(Saved entries)

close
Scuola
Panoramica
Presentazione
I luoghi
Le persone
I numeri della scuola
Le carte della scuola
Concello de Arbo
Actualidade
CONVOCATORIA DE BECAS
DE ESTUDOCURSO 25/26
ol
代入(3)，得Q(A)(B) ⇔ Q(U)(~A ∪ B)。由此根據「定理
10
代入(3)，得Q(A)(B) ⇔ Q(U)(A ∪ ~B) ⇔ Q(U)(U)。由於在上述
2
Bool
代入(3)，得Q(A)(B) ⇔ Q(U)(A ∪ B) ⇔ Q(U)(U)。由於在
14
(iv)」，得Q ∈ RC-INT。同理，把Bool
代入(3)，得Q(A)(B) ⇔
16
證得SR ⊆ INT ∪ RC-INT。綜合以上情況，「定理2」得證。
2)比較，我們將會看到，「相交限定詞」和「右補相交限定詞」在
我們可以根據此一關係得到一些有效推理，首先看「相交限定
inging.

_Exercise description_.
The lines above that hold the word "della" should be found and copied out.

_Solution to this exercise_.
I numeri della scuola
Le carte della scuola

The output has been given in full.